■ **TASKS TO COMPLETE**
**1)** In the essay on Machiavelli and Game of Thrones, what is the name of Machiavelli's classic pamphlet?
**2)** Write out the stretch of the Machiavelli and Game of Thrones essay from "My favorite part" through "known as realpolitik.".

■ **PAGE TEXT**
========
Political Strategy and Game of Thrones: What Machiavelli Would say About Season 7

– By J.W. Fox –

My favorite part of Game of Thrones is the political intrigue. Sure, the CGI dragons are pretty awesome. Sure, Daenerys Targaryen is a gorgeous bad ass. The castles, the armor, the battles, yes all of it is pretty cool. Still, what sets Game of Thrones apart from other fantasy epics is the brilliant presentation of realpolitik.

One of the fathers of realpolitik was the one and only Niccolo Machiavelli. His classic pamphlet, The Prince, laid out his recommendations for a ruler on how to maintain power. Phrases like “the ends justify the means” and “it is better to be feared than loved” came from his classic. In the centuries that followed, countless academics and statesmen elaborated on Machiavelli’s teachings, adding to the political philosophy known as realpolitik.

So how did the lords and ladies of Westeros fair according to Machiavelli and realpolitik?

Let’s take a look at the major decisions that took place in Season 7.



Jon Snow Travels to Dragonstone to Meet Daenerys Targaryen

Jon was the newly crowned King in the North, a vast kingdom, sparsely populated, and ripped apart from Bolton’s rebellion. They faced a major threat from beyond the wall: The Night King and his army of the dead.

Machiavelli did not have any advice for those facing an army of zombies. So, let’s explain it in terms Machiavelli and other practitioners of statecraft would understand. A new power is preparing to invade The North, with an army that is roughly ten times the size of any force King Jon can field. He needed to find a way to defend against this existential threat.

Realpolitik teaches that weak, vulnerable states must find strong allies to ensure their security. Stronger states will inevitably swallow you up, as France and other European powers did to the weak and divided city-states of Italy during Machiavelli’s lifetime. Machiavelli advised that to end foreign meddling, the quarrelsome city-states of Italy had to unite.
========
■ **RECORDED INFORMATION**
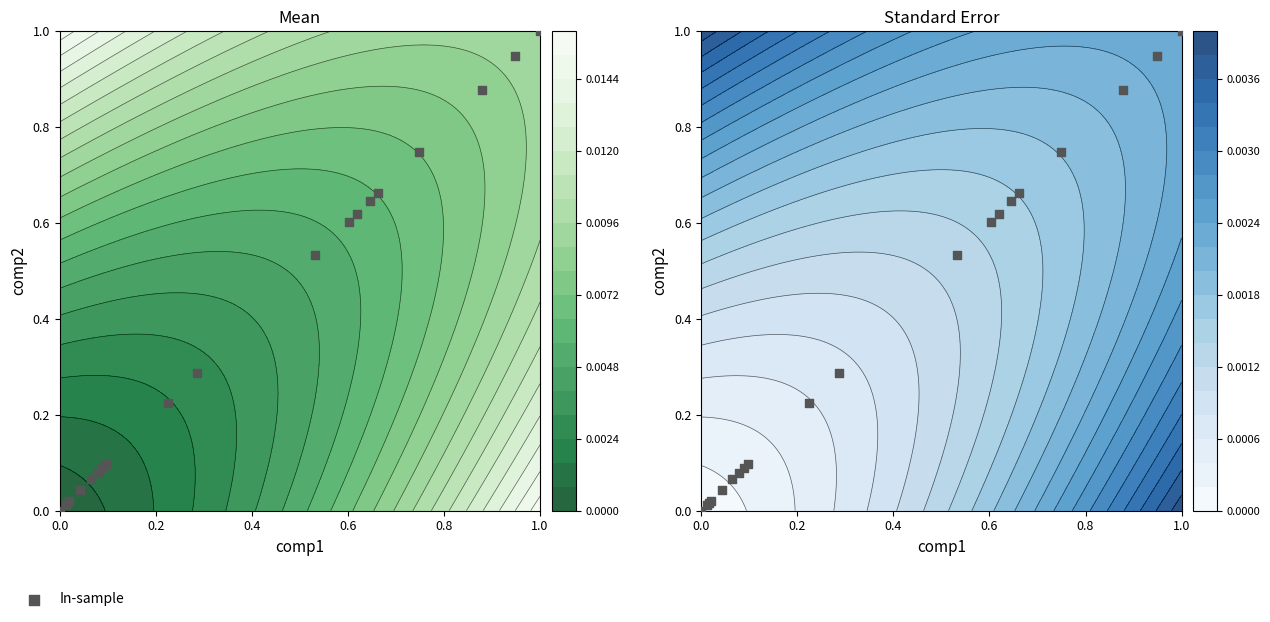

Count the number of data series in this chart.

1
========
■ **ANSWERS FOR EACH ITEM**
**1)** The Prince

**2)**
My favorite part of Game of Thrones is the political intrigue. Sure, the CGI dragons are pretty awesome. Sure, Daenerys Targaryen is a gorgeous bad ass. The castles, the armor, the battles, yes all of it is pretty cool. Still, what sets Game of Thrones apart from other fantasy epics is the brilliant presentation of realpolitik.

One of the fathers of realpolitik was the one and only Niccolo Machiavelli. His classic pamphlet, The Prince, laid out his recommendations for a ruler on how to maintain power. Phrases like “the ends justify the means” and “it is better to be feared than loved” came from his classic. In the centuries that followed, countless academics and statesmen elaborated on Machiavelli’s teachings, adding to the political philosophy known as realpolitik.